Metamorfose Avessa

Por Marcelo Paradyse | 06/09/2006 | Poesias

Todos aguardavam ansiosos olhando para o chão. Olhares atentos miravam a terra que já se remexia e logo podia-se ver as mãos brotando do solo coberto por fina grama. Os ânimos se exaltavam a medida em que o corpo se erguia e ouvia-se murmúrios diante da aparição daquele novo ser. A pequena multidão de jovens senhores e velhas crianças abraçava-se diante de mais um parto do planeta Arret. Esoj nascera tossindo, cabelos grisalhos, pele enrugada ,gozando de péssima saúde como qualquer ancião normal.

A natureza então logo se encarrega das transformações que trariam um pouco mais de vitalidade, o suficiente para começar o longo caminho que seria percorrido. Os olhos traduziam melhor as imagens, os sons já poderiam ser captados com mais clareza e as pernas já sustentavam com mais eficiência o corpo de pele um pouco mais viva.

Solidão era o caos. Airam a salvação. A imagem perfeita daquela que deveria seguir seus passos até a hora exata. Momento ideal de dar e receber. Perguntar e responder. Crescer.

O tempo passava lentamente para os olhos de quem tem em seu âmago a sensação de que é o momento ideal para refletir sobre o futuro e apenas aguardar os muitos momentos que virão. Incomensurável é a satisfação da certeza de que o futuro o aguarda com os braços abertos para acolher um ser que contará com uma fonte progressiva de condições físicas favoráveis para aproveitar de forma muito mais propícia todas as realizações próprias acumuladas.

Constrói-se então com toda calma o que se consumirá com fervor.

Airam se foi. Muitas viriam. Juventude, disposição, sensação de poder que rege as ações daqueles que se apegam ao prazer de não se prender a nada. Anos se passam entre o total descompromisso com tudo aquilo que foi construído e a certeza de que logo não se lembrará.
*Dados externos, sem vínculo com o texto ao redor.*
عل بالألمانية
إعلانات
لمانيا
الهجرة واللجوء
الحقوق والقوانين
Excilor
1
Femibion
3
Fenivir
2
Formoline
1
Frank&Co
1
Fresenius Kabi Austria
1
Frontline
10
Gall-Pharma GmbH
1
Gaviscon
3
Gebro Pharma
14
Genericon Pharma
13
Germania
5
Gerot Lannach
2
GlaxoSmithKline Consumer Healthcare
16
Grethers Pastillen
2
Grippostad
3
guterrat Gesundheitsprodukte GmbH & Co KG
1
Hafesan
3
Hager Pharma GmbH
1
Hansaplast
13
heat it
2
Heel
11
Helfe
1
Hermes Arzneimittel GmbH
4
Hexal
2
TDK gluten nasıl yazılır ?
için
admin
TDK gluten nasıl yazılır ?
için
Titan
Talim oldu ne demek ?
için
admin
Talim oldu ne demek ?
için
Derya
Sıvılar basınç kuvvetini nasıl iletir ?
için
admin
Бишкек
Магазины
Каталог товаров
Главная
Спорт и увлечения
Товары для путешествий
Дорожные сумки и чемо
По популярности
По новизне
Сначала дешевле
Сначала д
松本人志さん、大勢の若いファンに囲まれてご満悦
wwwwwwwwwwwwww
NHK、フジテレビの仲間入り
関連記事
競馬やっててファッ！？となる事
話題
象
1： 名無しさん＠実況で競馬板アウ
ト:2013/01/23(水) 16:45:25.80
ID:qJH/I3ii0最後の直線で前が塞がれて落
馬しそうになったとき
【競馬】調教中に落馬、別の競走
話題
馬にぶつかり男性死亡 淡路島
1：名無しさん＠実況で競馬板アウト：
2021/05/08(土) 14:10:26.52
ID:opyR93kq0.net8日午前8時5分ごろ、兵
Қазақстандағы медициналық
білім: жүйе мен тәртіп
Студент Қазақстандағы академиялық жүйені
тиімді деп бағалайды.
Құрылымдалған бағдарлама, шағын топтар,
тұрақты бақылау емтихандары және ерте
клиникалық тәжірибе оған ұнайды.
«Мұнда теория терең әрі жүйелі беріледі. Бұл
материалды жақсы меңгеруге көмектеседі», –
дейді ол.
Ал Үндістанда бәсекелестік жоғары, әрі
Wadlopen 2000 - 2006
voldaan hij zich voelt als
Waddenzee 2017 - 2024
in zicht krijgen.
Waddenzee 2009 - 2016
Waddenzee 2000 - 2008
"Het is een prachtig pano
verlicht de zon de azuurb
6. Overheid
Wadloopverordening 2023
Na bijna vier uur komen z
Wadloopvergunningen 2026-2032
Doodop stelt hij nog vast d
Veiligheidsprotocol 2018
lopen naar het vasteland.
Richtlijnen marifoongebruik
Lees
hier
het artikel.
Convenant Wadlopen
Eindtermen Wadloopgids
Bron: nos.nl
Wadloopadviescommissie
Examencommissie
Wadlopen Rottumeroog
Mente enferma em corpo são. Os diversos sentimentos interiores acumulados durante todas as etapas de uma existência se conflitam com o vigor intrínseco da adolescência. O corpo pede, a mente nega e o tempo passa.

O espelho já refletia os sinais do tempo. Não mais podia observar os pêlos em seu corpo e a pele agora estava lisa como seda. Os olhos contemplavam atônitos as pequeninas mãos e logo começaria a engatinhar.

O mundo parece engolir o corpo que perde massa. O pouco de consciência que permanece é sustentada por uma interessante condição de lembrança dos tempos mais recentes de total gozo da vida, perdendo-se nos vácuos da memória toda uma história de vida dedicada às responsabilidades e obrigações de tempos remotos.

Onze dias numa incubadora.

O cortejo seguia os corredores da construção envolto em uma atmosfera de profunda angústia em direção à sala do dia final. Todos de branco, olhavam tristes para o centro do cômodo repleto de flores. Mãos firmes, sujeito de preto, sete palmadas e o choro estridente que guiaria o pequeno bebê à eternidade.